Huck Finn et Tom Sawyer à la conquête de l’ouest, de Robert Coover

Publié le par Yan

Les aventures de Huckleberry Finn, de Mark Twain, se déroulaient dans les années 1840. C’est une trentaine d’années plus tard que l’on retrouve Huck dans les Black Hills. L’éternel vagabond semble avoir enfin trouvé un lieu qui lui plaît. Après des années à courir l’ouest comme éclaireur pour l’armée, dresseur de chevaux ou cavalier du Pony Express, il s’est enfin posé à Deadwood Gulch. Là, il paresse, chasse et pêche avec son ami Eeteh, un indien lakota plus ou moins ostracisé par sa tribu à cause de son peu d’appétence pour la chasse aux scalps, et boit des coups avec le vieux Deadwood qui passe son temps à raconter des sornettes. Mais la découverte d’un gros caillou jaune, va changer le destin de la petite communauté. La ruée vers l’or va drainer jusqu’ici pionniers, bandits, assassins, tuniques bleues et même Tom Sawyer lui-même.

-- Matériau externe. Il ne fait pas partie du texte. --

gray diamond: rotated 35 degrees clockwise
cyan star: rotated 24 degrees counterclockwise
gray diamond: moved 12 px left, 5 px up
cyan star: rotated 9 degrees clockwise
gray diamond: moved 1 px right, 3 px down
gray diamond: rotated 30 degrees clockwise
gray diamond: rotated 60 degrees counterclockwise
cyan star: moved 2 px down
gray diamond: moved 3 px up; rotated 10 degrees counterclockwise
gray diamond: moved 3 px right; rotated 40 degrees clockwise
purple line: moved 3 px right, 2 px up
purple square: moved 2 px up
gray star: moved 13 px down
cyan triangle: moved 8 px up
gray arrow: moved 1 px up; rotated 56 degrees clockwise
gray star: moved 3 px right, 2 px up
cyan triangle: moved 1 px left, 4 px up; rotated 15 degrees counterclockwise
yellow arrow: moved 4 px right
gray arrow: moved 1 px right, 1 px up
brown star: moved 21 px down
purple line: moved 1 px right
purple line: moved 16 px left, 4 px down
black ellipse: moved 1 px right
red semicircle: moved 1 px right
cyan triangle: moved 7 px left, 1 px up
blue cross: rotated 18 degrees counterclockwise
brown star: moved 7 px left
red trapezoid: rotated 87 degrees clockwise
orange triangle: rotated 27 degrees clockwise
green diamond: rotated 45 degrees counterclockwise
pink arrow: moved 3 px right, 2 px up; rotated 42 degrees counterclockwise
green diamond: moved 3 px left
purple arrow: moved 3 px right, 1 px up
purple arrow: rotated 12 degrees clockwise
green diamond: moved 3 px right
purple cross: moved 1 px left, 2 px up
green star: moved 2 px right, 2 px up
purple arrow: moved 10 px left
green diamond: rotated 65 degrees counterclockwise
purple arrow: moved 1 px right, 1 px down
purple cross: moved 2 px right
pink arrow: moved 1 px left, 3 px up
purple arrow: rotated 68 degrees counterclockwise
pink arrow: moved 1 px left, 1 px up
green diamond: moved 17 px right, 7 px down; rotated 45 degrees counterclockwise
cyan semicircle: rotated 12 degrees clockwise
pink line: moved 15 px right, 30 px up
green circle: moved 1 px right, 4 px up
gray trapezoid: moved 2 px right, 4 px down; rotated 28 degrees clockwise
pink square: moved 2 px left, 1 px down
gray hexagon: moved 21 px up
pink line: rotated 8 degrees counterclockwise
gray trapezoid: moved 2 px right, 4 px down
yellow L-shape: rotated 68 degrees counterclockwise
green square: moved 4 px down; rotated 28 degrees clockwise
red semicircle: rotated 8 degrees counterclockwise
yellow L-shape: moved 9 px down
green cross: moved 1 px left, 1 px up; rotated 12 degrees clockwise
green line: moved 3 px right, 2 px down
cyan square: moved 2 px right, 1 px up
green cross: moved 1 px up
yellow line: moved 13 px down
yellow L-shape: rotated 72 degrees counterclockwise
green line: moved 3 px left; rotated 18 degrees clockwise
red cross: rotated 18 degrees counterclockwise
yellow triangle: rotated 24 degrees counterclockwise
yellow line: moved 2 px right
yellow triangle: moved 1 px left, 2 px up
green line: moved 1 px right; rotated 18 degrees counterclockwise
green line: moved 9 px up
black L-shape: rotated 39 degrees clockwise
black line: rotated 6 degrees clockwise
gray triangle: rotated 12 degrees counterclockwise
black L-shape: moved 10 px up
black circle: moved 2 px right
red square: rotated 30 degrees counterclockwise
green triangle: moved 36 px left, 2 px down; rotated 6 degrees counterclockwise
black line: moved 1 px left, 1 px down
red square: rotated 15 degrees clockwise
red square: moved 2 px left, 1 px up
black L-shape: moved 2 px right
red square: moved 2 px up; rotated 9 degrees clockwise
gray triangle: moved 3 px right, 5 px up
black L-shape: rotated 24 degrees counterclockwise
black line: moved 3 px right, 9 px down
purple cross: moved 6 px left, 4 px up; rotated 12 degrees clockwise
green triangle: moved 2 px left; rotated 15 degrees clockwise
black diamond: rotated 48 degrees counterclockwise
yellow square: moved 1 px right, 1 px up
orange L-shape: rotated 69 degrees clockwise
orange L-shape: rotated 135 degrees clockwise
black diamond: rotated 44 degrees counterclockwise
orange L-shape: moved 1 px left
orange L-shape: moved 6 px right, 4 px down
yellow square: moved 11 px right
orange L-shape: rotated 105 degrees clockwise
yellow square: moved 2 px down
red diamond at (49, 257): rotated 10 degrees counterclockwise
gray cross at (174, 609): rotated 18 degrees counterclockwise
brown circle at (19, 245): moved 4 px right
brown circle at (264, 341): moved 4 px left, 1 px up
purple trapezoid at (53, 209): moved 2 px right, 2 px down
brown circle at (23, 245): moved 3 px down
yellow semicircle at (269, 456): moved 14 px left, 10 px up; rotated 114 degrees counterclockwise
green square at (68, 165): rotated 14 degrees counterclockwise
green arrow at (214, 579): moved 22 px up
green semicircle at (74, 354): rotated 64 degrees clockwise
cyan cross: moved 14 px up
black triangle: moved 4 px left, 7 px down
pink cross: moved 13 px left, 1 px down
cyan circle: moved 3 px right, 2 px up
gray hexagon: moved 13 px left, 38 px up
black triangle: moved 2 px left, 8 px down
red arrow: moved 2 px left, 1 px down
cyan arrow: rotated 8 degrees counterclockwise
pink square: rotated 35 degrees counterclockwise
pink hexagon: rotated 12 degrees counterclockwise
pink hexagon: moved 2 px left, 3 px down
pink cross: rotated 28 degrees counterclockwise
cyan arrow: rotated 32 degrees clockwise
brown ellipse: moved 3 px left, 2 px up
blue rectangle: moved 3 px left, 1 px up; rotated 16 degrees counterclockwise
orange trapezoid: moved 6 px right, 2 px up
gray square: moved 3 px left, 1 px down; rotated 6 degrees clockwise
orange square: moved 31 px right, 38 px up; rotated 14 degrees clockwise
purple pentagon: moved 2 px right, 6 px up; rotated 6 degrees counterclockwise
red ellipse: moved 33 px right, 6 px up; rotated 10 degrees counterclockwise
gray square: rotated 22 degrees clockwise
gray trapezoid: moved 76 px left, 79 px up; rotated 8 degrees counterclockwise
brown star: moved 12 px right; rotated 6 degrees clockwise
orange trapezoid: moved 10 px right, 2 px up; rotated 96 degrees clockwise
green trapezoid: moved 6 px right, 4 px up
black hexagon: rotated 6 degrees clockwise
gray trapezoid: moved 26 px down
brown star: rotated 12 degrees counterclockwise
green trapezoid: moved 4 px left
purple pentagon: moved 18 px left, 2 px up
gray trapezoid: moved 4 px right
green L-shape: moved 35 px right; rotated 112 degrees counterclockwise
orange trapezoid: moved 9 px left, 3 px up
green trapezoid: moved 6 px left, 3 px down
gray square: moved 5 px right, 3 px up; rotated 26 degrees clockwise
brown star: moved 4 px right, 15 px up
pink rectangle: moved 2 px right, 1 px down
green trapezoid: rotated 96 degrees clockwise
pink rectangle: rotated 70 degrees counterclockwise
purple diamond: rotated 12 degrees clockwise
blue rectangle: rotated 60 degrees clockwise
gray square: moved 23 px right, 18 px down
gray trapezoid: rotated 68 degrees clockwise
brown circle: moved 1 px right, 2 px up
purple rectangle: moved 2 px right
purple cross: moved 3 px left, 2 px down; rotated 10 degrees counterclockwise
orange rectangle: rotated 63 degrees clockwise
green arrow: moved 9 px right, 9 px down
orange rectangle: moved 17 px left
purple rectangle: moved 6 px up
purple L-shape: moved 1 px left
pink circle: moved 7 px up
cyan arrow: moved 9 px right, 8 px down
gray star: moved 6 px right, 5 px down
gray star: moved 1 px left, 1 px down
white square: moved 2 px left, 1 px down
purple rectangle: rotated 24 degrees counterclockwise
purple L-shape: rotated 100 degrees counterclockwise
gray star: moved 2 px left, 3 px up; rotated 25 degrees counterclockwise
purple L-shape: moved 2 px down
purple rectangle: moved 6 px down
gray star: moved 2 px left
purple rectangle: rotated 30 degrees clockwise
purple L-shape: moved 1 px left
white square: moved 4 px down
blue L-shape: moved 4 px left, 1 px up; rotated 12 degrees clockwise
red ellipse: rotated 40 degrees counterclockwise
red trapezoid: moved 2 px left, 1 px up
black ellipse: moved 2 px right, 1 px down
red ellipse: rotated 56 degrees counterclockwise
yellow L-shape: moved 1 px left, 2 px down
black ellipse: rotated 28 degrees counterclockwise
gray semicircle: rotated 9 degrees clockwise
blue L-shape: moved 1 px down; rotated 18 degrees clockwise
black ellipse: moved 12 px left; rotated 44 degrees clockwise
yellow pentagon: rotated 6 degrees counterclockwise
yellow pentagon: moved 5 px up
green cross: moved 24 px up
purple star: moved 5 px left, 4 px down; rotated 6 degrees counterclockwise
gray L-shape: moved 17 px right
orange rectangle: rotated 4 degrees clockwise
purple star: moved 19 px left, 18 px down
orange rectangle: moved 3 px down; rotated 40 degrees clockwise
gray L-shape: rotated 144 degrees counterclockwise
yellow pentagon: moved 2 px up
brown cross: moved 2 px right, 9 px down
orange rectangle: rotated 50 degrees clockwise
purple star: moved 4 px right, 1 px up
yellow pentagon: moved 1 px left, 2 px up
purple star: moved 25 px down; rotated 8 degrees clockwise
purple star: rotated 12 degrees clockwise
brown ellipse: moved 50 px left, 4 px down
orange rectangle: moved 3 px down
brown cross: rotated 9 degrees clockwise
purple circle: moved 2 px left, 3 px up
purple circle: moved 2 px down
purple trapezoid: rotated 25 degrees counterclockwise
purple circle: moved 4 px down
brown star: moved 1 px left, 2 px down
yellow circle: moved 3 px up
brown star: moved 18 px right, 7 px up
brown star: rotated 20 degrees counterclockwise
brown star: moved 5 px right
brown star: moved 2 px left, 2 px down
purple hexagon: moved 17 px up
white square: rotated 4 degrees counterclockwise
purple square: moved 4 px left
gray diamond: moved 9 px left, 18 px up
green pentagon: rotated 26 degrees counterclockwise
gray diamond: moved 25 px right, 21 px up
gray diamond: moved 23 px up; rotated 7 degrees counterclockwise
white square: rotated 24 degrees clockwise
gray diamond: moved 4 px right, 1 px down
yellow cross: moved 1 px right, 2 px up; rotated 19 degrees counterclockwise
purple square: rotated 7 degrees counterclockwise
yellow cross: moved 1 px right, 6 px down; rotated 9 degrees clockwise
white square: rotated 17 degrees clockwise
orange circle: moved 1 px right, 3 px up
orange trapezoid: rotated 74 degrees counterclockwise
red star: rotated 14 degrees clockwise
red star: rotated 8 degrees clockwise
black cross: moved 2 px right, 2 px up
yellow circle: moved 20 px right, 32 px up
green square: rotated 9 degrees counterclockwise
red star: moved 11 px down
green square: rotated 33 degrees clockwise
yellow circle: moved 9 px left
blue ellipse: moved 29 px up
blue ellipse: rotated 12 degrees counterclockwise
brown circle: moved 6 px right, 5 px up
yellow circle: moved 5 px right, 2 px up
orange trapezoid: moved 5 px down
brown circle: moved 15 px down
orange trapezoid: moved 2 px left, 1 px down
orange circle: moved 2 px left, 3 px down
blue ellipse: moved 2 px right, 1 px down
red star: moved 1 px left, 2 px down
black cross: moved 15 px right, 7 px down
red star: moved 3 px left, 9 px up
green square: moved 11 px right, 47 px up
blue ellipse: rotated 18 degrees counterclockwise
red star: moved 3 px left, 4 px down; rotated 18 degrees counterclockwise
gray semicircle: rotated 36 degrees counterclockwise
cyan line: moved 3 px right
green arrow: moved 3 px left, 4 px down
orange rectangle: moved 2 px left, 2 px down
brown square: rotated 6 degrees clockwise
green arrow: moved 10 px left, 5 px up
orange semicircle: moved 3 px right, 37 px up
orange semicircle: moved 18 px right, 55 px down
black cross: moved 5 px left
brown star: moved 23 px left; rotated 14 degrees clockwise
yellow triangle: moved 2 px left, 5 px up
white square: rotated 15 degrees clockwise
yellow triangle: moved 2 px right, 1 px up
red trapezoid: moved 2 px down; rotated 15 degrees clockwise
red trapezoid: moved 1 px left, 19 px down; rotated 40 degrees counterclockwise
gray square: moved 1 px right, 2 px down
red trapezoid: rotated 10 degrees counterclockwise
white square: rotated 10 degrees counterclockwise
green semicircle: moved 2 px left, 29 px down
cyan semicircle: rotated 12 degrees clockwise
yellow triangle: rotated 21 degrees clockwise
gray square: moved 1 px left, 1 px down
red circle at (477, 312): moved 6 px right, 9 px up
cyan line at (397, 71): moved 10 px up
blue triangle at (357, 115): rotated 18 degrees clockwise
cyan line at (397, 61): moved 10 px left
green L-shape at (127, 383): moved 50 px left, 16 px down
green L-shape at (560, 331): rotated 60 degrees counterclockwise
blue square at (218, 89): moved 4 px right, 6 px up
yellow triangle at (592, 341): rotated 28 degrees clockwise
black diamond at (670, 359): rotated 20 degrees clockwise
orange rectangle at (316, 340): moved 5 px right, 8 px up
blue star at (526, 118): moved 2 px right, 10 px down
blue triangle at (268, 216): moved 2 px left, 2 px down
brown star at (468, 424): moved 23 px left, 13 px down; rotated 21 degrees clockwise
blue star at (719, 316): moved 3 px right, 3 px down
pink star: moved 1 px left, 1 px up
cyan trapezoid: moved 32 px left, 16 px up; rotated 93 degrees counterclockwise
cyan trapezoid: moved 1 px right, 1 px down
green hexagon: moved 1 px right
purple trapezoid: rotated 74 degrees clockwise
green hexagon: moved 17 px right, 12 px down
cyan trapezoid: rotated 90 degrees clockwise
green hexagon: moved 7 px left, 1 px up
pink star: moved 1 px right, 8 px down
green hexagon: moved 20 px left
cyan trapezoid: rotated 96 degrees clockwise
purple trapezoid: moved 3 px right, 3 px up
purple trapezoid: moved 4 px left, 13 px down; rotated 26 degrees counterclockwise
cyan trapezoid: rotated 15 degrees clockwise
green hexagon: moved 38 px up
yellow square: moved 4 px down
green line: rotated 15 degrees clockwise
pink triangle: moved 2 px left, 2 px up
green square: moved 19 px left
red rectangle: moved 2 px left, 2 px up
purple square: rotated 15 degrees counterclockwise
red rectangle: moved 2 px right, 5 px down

« Le Gulch, la première fois que je m’y avais faufilé, il paraissait fixé là à tout jamais, sauf que, ben c’était pas le cas. Y en avait tout plein qui débarquaient à l’affût de fortunes à se faire et qui finissaient toujours par trouver le chemin jusqu’à la bibine de Zeb, et c’est qu’ils étaient toujours plus nombreux, à rôder à flanc de collines et le long des ruissos. Y avait les ceusses qu’avaient déjà posé leurs jalons, et les ceusses qui fourmillaient dans le coin au cas où y aurait eu des trucs à barboter. Ils faisaient les cent pas tout partout et chaque jour l’endroit était de plus en plus usé et sivilisé. »

La « sivilisation », de fait, Huck voudrait la fuir comme la peste. Mais le changement radical des lieux et l’arrivée de tout un tas de gens pas très bien intentionnés l’empêchent de partir aussi vite qu’il le voudrait.

Robert Coover se glisse avec aisance et, disons-le, génie, dans les traces de Mark Twain. Il reprend non seulement ses personnages mais aussi son sens de l’invention langagière – félicitations au passage au traducteur Stéphane Vanderhaege – et va un peu plus loin. Huck a grandi mais n’a guère changé. Son récit à la première personne est une ode à la liberté faussement naïve mais bien intentionné. Tom Sawyer, dont la face sombre apparaissait déjà chez Twain est devenu un personnage dénué de scrupules, mu par la recherche constante de l’aventure mais aussi du pouvoir. Derrière lui apparaît sous la plume de Coover le rêve américain tel qu’en lui-même : des rêves et des espoirs immenses qu’il convient de concrétiser quitte à piétiner les autres – faibles, différents, obstacles sur le chemin – et la nature au passage. Tom Sawyer le dit sans ambages dans un de ces formidables passages pleins de d’ironie et de mauvais esprit qui font la richesse de ce western noir, mélancolique, ample et bourré d’humour noir :

« -[…]Moi j’ai l’intention de me tirer au Mexique.
-Au Mexique ! Rooh, Hucky, ç’que tu peux êt’ nouille ! Mais ces sales métèques ils sont encore pire que les Indjiens ! Et ils PUENT encore plus ! Ce jus de cactus qu’ils boivent les rend encore plus mabouls que des chiens enragés qu’auraient la queue en feu ! Et entre ici et là-bas tu trouveras rien que des emmerdes. Tu peux pas aller là-bas tout seul !
-Ben j’espérais que tu voudrais bien venir avec moi.
-Moi ?
-Ils ont des montagnes d’or, là-bas. Et d’argent.
-Mais de l’or et de l’argent on en a ici aussi. Et les Mexicains c’est pas comme les Indjiens, mon ptit Huck. Les Indjiens ils s’assoient en rond par terre à moitié à poil, en petits groupes tristes à attendre une chose, qu’on vienne les siviliser au bout d’une corde ou d’un canon de fusil ; mais les Mex, eux, c’est de tout un foutu pays qu’on parle.
 »

Robert Coover, Huck Finn et Tom Sawyer à la conquête de l’ouest (Huck Out West, 2017), Chambon, 2024. Traduit par Stéphane Vanderhaege. 319 p.